Early next month, we celebrate Passover. Often, friends and those more alone are invited to generous and compassionate homes for Passover meals. We have often been the recipient of this mitzvah for the second night.
From this, one might think that such a practice is reflective of a long Jewish principle of valuing friends. But that may not be the case, as I found out after my best friend of 70 years died last Dec. 1. As part of my grieving, I researched what friendship has meant for mental health and in Jewish history. Here is what I found from the literature and asking rabbis from near and far.
Passover celebrates and commemorates our journey to the promised land of Israel. On the way, we received the Ten Commandments. None of these commandments clearly mentions friends. Nor does the Torah. Perhaps the strangers are our would-be friends, or maybe what’s most like friendship is the relationship between God and Moses.

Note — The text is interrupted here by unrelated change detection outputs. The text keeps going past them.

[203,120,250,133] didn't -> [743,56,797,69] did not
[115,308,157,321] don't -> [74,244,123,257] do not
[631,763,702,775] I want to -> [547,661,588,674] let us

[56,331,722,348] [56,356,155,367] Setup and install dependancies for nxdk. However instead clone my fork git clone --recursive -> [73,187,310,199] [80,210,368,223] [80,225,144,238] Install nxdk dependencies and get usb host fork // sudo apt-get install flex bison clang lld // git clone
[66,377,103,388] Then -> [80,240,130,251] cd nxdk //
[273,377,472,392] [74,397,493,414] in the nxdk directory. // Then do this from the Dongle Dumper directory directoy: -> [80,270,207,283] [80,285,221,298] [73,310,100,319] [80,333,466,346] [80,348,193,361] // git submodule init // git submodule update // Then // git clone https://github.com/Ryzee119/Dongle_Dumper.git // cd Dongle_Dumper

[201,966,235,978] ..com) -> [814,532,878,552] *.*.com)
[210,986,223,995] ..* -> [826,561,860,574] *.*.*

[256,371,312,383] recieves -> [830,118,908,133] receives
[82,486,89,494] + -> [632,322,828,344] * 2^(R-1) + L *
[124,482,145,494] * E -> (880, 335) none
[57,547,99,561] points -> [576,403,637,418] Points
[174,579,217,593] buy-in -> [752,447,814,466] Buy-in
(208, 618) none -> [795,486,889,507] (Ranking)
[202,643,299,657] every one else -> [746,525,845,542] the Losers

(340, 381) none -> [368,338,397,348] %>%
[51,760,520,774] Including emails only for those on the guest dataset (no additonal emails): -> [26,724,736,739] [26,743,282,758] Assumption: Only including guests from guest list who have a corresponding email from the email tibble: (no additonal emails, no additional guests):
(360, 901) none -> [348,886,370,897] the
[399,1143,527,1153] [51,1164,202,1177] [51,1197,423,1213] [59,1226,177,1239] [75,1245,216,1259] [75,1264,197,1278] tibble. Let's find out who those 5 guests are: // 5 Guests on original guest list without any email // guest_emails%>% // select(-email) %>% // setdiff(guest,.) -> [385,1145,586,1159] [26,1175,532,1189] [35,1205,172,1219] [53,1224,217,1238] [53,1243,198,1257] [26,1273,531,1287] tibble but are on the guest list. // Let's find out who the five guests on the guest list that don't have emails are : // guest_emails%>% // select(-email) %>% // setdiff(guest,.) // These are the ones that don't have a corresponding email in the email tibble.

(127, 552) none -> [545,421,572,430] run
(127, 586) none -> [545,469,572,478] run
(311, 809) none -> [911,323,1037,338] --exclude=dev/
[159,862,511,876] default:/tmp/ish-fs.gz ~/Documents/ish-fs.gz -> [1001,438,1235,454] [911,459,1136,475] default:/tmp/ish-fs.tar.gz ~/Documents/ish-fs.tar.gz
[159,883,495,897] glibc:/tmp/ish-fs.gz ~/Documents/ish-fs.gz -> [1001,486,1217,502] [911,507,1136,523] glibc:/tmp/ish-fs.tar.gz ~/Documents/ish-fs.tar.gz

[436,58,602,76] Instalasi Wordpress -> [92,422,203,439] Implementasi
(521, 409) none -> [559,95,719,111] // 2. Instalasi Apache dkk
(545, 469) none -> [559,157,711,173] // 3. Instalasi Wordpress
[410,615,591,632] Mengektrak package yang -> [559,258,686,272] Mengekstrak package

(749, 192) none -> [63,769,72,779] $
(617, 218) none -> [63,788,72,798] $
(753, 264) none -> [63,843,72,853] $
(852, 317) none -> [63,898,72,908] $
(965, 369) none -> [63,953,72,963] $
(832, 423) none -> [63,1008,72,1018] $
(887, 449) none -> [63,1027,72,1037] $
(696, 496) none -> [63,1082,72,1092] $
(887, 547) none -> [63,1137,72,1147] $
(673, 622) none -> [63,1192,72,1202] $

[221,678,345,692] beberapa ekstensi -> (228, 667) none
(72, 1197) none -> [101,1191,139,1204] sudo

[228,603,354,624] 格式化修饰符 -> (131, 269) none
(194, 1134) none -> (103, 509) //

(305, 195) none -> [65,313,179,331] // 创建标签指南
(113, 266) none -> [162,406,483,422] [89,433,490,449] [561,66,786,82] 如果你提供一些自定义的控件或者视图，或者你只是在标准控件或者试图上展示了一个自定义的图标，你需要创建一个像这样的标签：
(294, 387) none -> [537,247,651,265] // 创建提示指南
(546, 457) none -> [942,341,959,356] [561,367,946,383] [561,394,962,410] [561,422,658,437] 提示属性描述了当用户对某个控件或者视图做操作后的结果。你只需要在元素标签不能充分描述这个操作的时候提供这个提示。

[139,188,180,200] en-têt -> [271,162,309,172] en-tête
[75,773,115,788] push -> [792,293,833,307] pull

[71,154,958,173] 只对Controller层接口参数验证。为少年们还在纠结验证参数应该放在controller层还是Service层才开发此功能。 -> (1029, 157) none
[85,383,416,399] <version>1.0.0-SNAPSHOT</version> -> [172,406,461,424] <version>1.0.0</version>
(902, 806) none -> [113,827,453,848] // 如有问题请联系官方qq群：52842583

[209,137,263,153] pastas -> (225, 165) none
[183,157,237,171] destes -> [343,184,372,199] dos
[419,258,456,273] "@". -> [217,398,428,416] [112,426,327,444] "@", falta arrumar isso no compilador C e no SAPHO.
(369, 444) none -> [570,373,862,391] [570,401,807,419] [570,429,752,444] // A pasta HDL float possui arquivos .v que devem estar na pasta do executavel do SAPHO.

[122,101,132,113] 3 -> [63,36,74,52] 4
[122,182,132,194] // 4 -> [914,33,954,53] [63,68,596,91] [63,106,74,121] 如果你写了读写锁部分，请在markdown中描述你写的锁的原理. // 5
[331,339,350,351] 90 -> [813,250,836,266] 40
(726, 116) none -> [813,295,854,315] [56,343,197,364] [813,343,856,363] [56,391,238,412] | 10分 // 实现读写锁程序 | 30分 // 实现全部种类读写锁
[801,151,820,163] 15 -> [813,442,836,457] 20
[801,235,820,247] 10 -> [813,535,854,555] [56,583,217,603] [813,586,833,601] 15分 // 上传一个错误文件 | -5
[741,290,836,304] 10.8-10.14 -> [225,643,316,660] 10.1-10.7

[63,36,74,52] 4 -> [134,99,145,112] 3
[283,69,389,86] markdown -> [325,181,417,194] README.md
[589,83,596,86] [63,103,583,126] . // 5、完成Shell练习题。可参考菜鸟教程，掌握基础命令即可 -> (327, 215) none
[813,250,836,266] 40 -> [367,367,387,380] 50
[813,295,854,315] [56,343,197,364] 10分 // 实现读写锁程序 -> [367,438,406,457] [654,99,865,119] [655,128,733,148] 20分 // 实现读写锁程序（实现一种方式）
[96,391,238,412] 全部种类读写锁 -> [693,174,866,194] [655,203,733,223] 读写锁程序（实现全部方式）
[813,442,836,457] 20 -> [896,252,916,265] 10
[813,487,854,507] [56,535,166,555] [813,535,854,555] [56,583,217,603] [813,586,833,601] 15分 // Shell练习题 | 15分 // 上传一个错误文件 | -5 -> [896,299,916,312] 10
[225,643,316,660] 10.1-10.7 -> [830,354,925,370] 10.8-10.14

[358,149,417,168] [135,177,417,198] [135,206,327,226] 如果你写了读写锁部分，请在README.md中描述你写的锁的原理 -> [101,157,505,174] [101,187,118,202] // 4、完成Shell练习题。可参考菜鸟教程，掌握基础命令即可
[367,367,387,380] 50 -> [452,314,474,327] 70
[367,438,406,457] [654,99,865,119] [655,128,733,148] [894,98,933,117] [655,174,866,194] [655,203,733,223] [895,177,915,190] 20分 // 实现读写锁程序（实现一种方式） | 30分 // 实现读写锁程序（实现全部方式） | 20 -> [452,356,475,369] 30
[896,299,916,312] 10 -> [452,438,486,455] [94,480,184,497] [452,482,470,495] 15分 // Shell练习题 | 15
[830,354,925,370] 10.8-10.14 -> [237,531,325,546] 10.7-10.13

Jewish literature eventually seemed to recognize the omission. There is the friendship of David, who would become King, and Jonathan. Ruth and Naomi seem to qualify because it is a relationship of choice, essential to friendships, though it is based on a prior mother-in-law family relationship. The Talmud emphasizes the greatly desired value of having a friend study Talmud with you.
Friendship plays a role in mental health. It raises self-esteem and provides meaning and joy to life. It is something that we have some control over, which also means that new friends are always possible. Yet, in our divisive and online society, deep friendships, especially for men, seem on their way to becoming an endangered species.
It should be noted that friendship can also at times be harmful to mental health. Unresolvable conflict can arise or one party can be a false friend.
So, how to avoid this kind of friend? The rabbi and physician Maimonides from the Middle Ages wrote that a true friend is someone who is positively involved with most every aspect of the friend’s life. Friendship can also be part of other kinds of relationships. In our Internet age, though the term “friend” is applied widely and casually, some benefits can emerge all along a range of intensity.
Like its omission from the Torah, there is no mourning Shiva ritual for friends, as there is for family. Yes, my friend’s family had a Zoom Shiva, but 10 days later, just a drop in, and 2,000 miles away. Now, in retrospect, I just wonder. Would something, maybe just a designated day, religiously based or not, be helpful to move successfully through the stages of grief? Good and great friends can be that important.